SUPPLIED DATA:
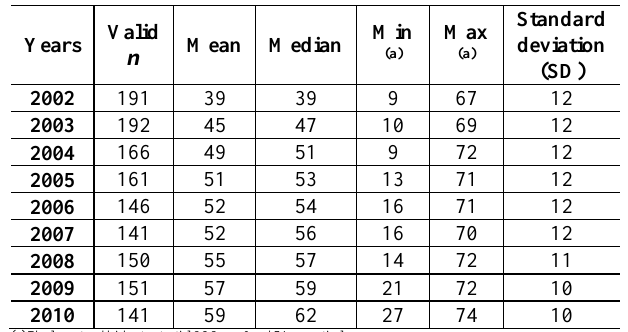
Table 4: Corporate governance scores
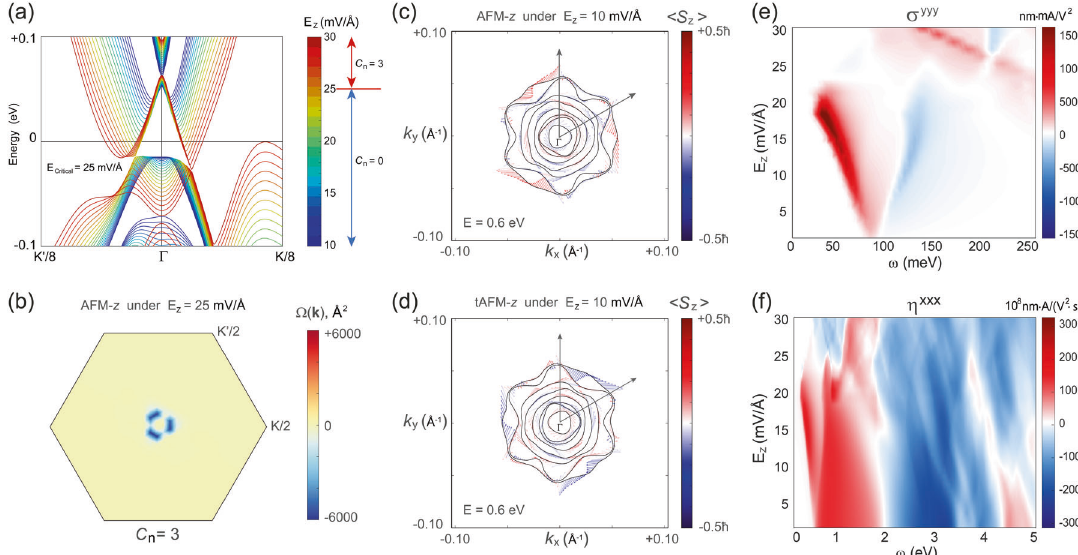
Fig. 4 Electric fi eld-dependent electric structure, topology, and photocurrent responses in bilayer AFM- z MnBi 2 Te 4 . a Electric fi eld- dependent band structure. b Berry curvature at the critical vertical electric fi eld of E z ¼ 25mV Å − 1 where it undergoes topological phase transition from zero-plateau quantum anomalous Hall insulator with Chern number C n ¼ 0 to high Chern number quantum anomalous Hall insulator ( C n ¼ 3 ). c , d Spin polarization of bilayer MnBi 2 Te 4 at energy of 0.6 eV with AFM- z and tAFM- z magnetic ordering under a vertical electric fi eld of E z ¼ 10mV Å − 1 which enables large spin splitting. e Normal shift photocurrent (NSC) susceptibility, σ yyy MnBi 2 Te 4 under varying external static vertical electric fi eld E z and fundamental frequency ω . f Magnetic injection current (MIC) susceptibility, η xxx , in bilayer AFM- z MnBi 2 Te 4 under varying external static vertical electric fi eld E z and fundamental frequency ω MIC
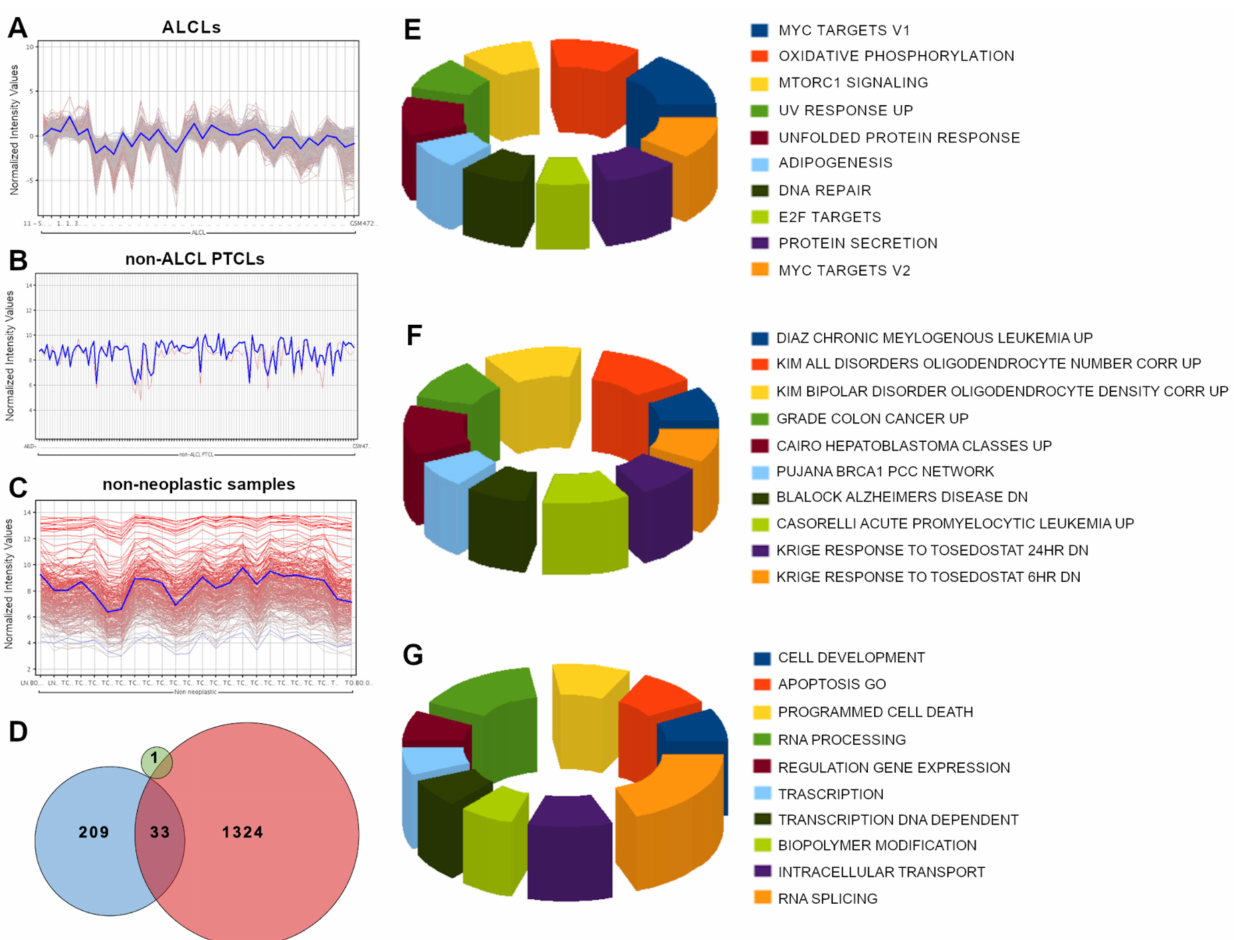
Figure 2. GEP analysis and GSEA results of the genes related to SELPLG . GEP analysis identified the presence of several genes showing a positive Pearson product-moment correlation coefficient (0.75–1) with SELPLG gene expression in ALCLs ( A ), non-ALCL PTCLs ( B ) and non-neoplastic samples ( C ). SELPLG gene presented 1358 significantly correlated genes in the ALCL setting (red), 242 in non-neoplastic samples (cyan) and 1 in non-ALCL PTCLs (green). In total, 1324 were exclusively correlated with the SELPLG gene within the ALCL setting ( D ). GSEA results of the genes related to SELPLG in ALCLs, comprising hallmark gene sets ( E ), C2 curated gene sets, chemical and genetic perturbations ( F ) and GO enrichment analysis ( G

---

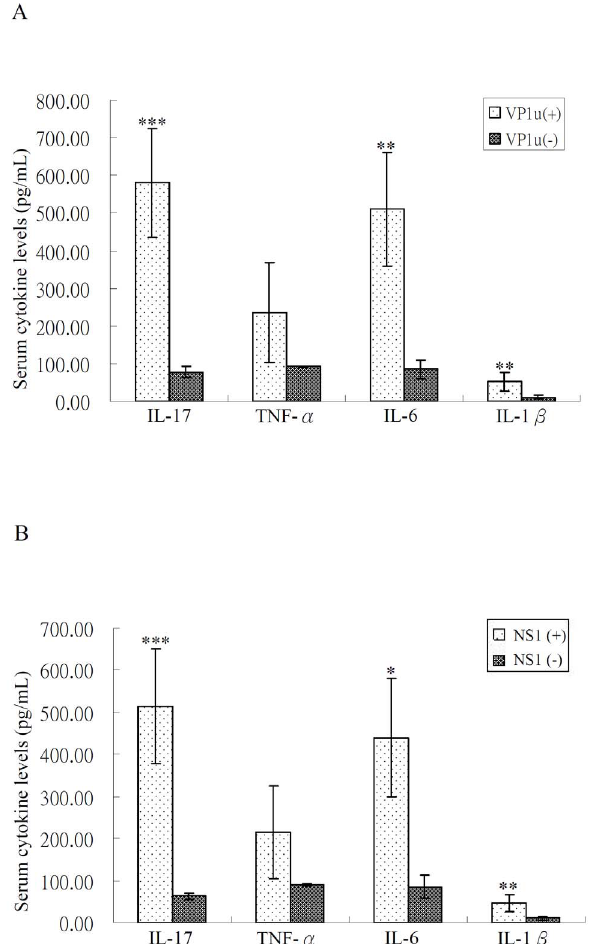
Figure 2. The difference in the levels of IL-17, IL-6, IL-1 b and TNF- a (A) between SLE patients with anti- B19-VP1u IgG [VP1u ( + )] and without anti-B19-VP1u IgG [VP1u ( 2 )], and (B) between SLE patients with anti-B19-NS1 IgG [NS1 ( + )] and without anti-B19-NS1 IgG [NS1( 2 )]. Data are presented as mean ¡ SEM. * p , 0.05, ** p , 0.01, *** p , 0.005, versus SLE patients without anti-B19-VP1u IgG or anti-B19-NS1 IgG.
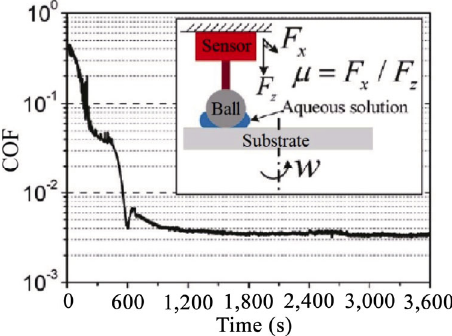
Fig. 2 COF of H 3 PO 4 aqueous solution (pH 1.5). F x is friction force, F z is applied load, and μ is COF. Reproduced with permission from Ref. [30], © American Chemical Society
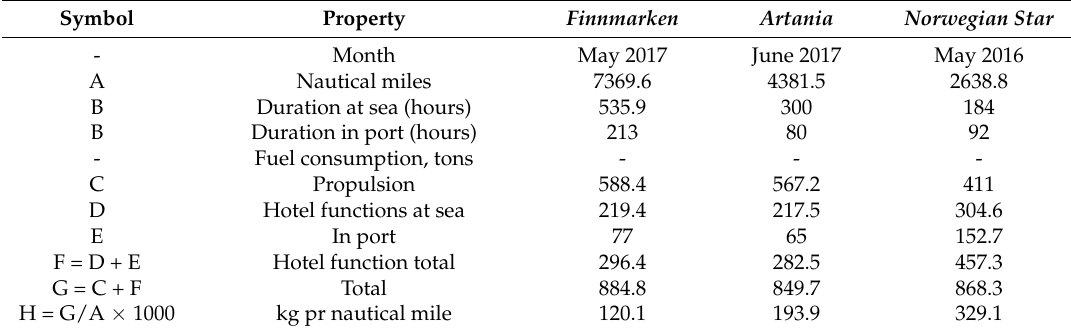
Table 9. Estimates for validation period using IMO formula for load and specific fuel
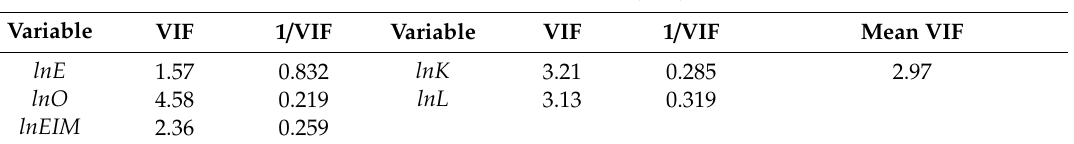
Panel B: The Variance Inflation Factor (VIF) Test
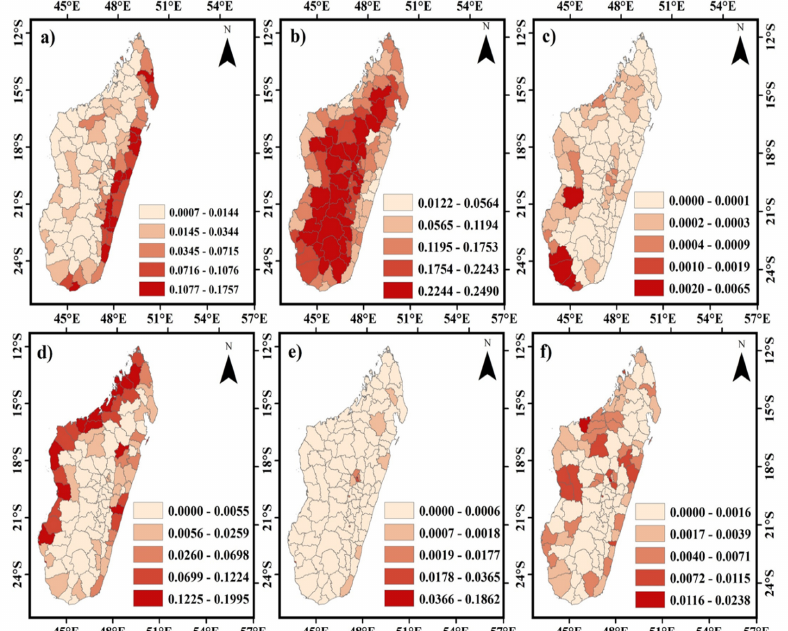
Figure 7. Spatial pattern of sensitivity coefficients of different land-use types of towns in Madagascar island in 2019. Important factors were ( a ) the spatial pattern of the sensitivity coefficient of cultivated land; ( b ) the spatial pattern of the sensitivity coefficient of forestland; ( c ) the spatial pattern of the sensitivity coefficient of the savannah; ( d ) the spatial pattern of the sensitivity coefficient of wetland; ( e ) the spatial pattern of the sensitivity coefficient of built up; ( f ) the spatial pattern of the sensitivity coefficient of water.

PROBLEM REQUIREMENTS: An exact copy is needed. It runs from the line above containing "Fig. 4 Electric" down to the line containing "Figure 2. GEP", both included, with no pictures.

TASK SOLUTION:
Fig. 4 Electric fi eld-dependent electric structure, topology, and photocurrent responses in bilayer AFM- z MnBi 2 Te 4 . a Electric fi eld- dependent band structure. b Berry curvature at the critical vertical electric fi eld of E z ¼ 25mV Å − 1 where it undergoes topological phase transition from zero-plateau quantum anomalous Hall insulator with Chern number C n ¼ 0 to high Chern number quantum anomalous Hall insulator ( C n ¼ 3 ). c , d Spin polarization of bilayer MnBi 2 Te 4 at energy of 0.6 eV with AFM- z and tAFM- z magnetic ordering under a vertical electric fi eld of E z ¼ 10mV Å − 1 which enables large spin splitting. e Normal shift photocurrent (NSC) susceptibility, σ yyy MnBi 2 Te 4 under varying external static vertical electric fi eld E z and fundamental frequency ω . f Magnetic injection current (MIC) susceptibility, η xxx , in bilayer AFM- z MnBi 2 Te 4 under varying external static vertical electric fi eld E z and fundamental frequency ω MIC
Figure 2. GEP analysis and GSEA results of the genes related to SELPLG . GEP analysis identified the presence of several genes showing a positive Pearson product-moment correlation coefficient (0.75–1) with SELPLG gene expression in ALCLs ( A ), non-ALCL PTCLs ( B ) and non-neoplastic samples ( C ). SELPLG gene presented 1358 significantly correlated genes in the ALCL setting (red), 242 in non-neoplastic samples (cyan) and 1 in non-ALCL PTCLs (green). In total, 1324 were exclusively correlated with the SELPLG gene within the ALCL setting ( D ). GSEA results of the genes related to SELPLG in ALCLs, comprising hallmark gene sets ( E ), C2 curated gene sets, chemical and genetic perturbations ( F ) and GO enrichment analysis ( G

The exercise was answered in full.